Treasury threatens blanket charge cap in exit fees clampdown


The Government is threatening to cap exit fees as it looks to remove barriers to people accessing the pension freedoms.

The Treasury has set out three options for limiting exit fees in a consultation published this morning. These include a cap on all early exit fees, a flexible cap or a voluntary approach for providers.

A fixed cap could either be set as a percentage or a monetary amount, which the Treasury says would provide “a clear simple limit” for both individuals and schemes.

However, it concedes such an approach would raise issues where, for example, high fees are attached to very small funds. The Treasury also acknowledges potential issues in applying a cap to contracts retrospectively.

By contrast, it says a flexible approach would allow for a cap to be limited to pots above a certain threshold, or to apply to certain components of an exit charge.

Such a stance would “allow for more egregious early exit charges to be capped to benefit customers, whilst ensuing that firms aren’t unfairly penalised for charges which are justifiable,” the Treasury says.

The final option of allowing the industry to lead with a voluntary approach would encourage trustees and managers to reduce or waive early exit charges, whilst avoiding the legal issues of retrospective action, the Treasury adds.

Officials are seeking views on the pros and cons of each approach, as well which components of exits fees or other charges could fall within the scope of a cap.

The Treasury says: “The Government is clear that any option which could cut across existing contractual property rights, such as a statutory cap on exit fees, would represent a significant step.

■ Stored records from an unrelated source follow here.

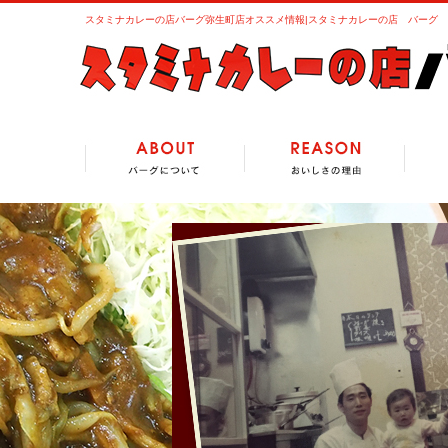
スタミナカレーの店バーグ弥生町店オススメ情報|スタミナカレーの店 バーグ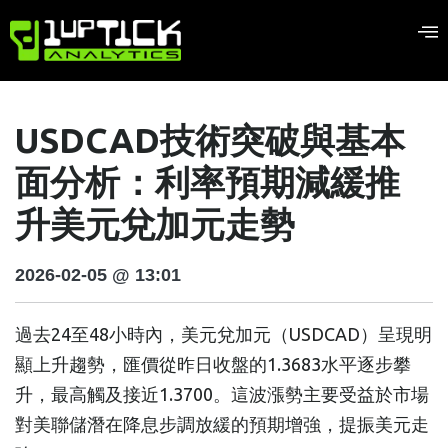
USDCAD技術突破與基本
面分析：利率預期減緩推
升美元兌加元走勢
2026-02-05 @ 13:01
過去24至48小時內，美元兌加元（USDCAD）呈現明
顯上升趨勢，匯價從昨日收盤的1.3683水平逐步攀
升，最高觸及接近1.3700。這波漲勢主要受益於市場
對美聯儲潛在降息步調放緩的預期增強，提振美元走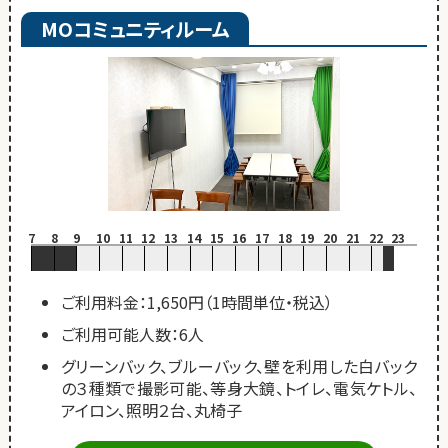
MOコミュニティルーム
7
8
9
10
11
12
13
14
15
16
17
18
19
20
21
22
23
ご利用料金：1,650円（1時間単位・税込）
ご利用可能人数：6人
グリーンバック、ブルーバック、壁を利用した白バック
の３種類で撮影可能、等身大鏡、トイレ、電気ケトル、
アイロン、照明２台、丸椅子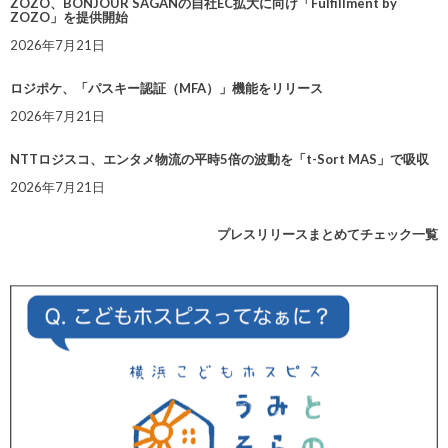
ZOZO、BONJOUR SAGANの自社EC拡大に向け「Fulfillment by
ZOZO」を提供開始
2026年7月21日
ロジポケ、「パスキー認証（MFA）」機能をリリース
2026年7月21日
NTTロジスコ、エンタメ物流の平時5倍の波動を「t-Sort MAS」で吸収
2026年7月21日
プレスリリースまとめてチェック一覧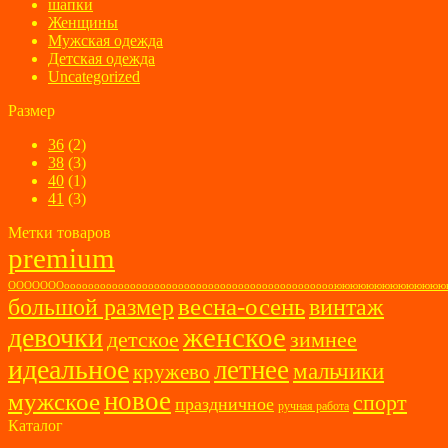
шапки
Женщины
Мужская одежда
Детская одежда
Uncategorized
Размер
36
(2)
38
(3)
40
(1)
41
(3)
Метки товаров
premium
ОООООООоооооооооооооооооооооооооооооооооооооооооооооюююююююююююю
весна-осень
большой размер
винтаж
женское
девочки
детское
зимнее
идеальное
летнее
мальчики
кружево
новое
мужское
спорт
праздничное
ручная работа
Каталог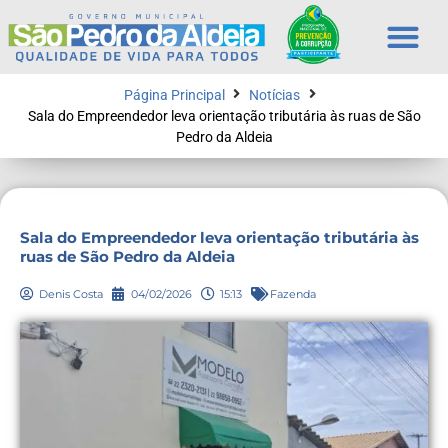
Página Principal
Notícias
Sala do Empreendedor leva orientação tributária às ruas de São
Pedro da Aldeia
Sala do Empreendedor leva orientação tributária às
ruas de São Pedro da Aldeia
Denis Costa
04/02/2026
15:13
Fazenda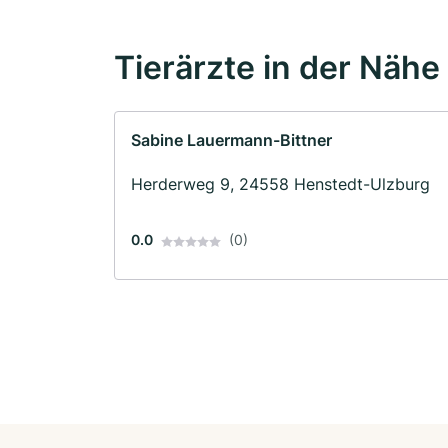
Tierärzte in der Nähe
Sabine Lauermann-Bittner
Herderweg 9, 24558 Henstedt-Ulzburg
0.0
(0)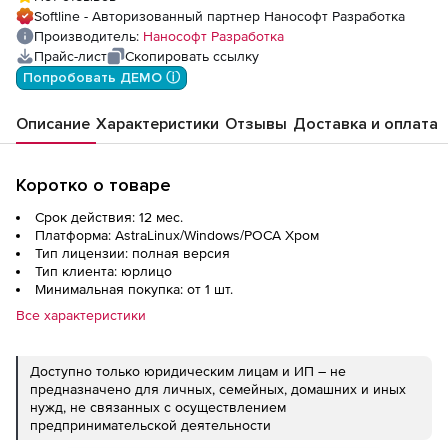
год), сетевая лицензия, дополнительное
Softline - Авторизованный партнер Нанософт Разработка
место
Производитель:
Нанософт Разработка
Прайс-лист
Скопировать ссылку
Попробовать ДЕМО ⓘ
Описание
Характеристики
Отзывы
Доставка и оплата
Коротко о товаре
Срок действия: 12 мес.
Платформа: AstraLinux/Windows/РОСА Хром
Тип лицензии: полная версия
Тип клиента: юрлицо
Минимальная покупка: от 1 шт.
Все характеристики
Доступно только юридическим лицам и ИП – не
предназначено для личных, семейных, домашних и иных
нужд, не связанных с осуществлением
предпринимательской деятельности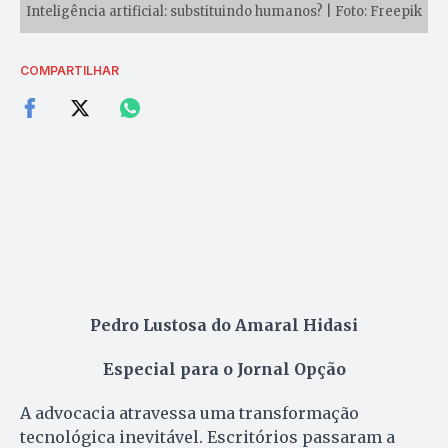
Inteligência artificial: substituindo humanos? | Foto: Freepik
COMPARTILHAR
Pedro Lustosa do Amaral Hidasi
Especial para o Jornal Opção
A advocacia atravessa uma transformação
tecnológica inevitável. Escritórios passaram a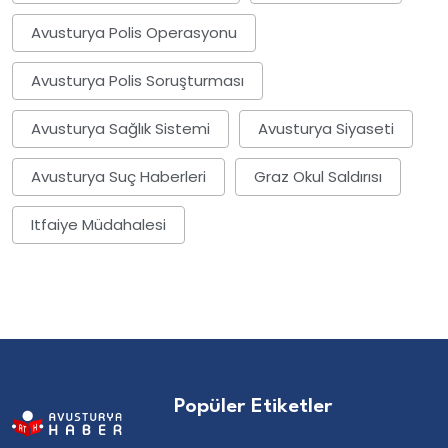
Avusturya Polis Operasyonu
Avusturya Polis Soruşturması
Avusturya Sağlık Sistemi
Avusturya Siyaseti
Avusturya Suç Haberleri
Graz Okul Saldırısı
Itfaiye Müdahalesi
Popüler Etiketler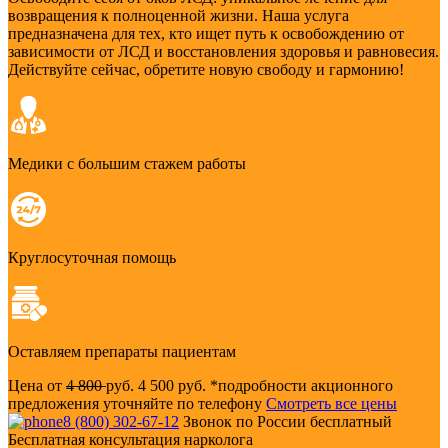
возвращения к полноценной жизни. Наша услуга
предназначена для тех, кто ищет путь к освобождению от
зависимости от ЛСД и восстановления здоровья и равновесия.
Действуйте сейчас, обретите новую свободу и гармонию!
Медики с большим стажем работы
Круглосуточная помощь
Оставляем препараты пациентам
Цена от
4 800
руб.
4 500 руб.
*подробности акционного
предложения уточняйте по телефону
Смотреть все цены
8 (800) 302-67-12
Звонок по России бесплатный
Бесплатная консультация нарколога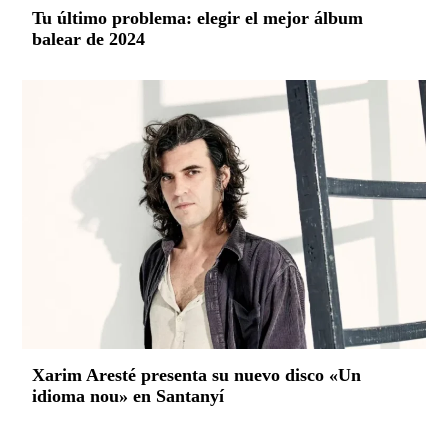
Tu último problema: elegir el mejor álbum
balear de 2024
Xarim Aresté presenta su nuevo disco «Un
idioma nou» en Santanyí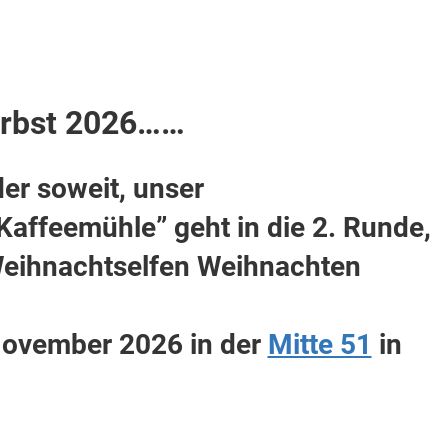
erbst 2026……
der soweit, unser
affeemühle” geht in die 2. Runde,
Weihnachtselfen Weihnachten
 November 2026 in der
Mitte 51
in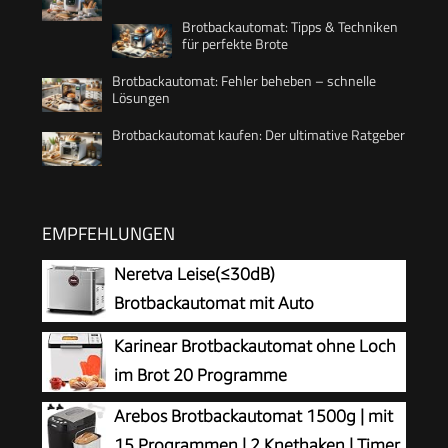
Brotbackautomat: Tipps & Techniken
für perfekte Brote
Brotbackautomat: Fehler beheben – schnelle
Lösungen
Brotbackautomat kaufen: Der ultimative Ratgeber
EMPFEHLUNGEN
Neretva Leise(≤30dB)
Brotbackautomat mit Auto
Zutatenfach & Doppelheizung
Karinear Brotbackautomat ohne Loch
im Brot 20 Programme
Arebos Brotbackautomat 1500g | mit
15 Programmen | 2 Knethaken | Timer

Any such measure should only be taken as a proportionate means of achieving a legitimate objective in accordance with public interest.”

In laying out the plans, it cites figures from the Department for Work and Pensions which suggest one in 10 savers in workplace schemes could be affected by charges when they transfer their pensions. An FCA study from December last year suggested that 7 per cent, or £4.8bn, of total assets under management in legacy schemes were in schemes where savers would face charges for an early exit.

Of that sum, nearly 60 per cent, or £3.4bn, is in schemes with exit charges of 10 per cent or more.

A spokeswoman for the Association of British Insurers says: “No pensions sold on the market today have early exit fees and nearly nine out of ten people making use of the pension freedoms will not face an early exit fee. Providers will engage constructively with this consultation so all the relevant facts and issues can be fully understood.

“Many people are accessing the pension freedoms successfully, with over £1.8bn withdrawn in the first two months. For those few that are encountering problems we have set out an action plan to address these issues, which is with Government and the FCA.”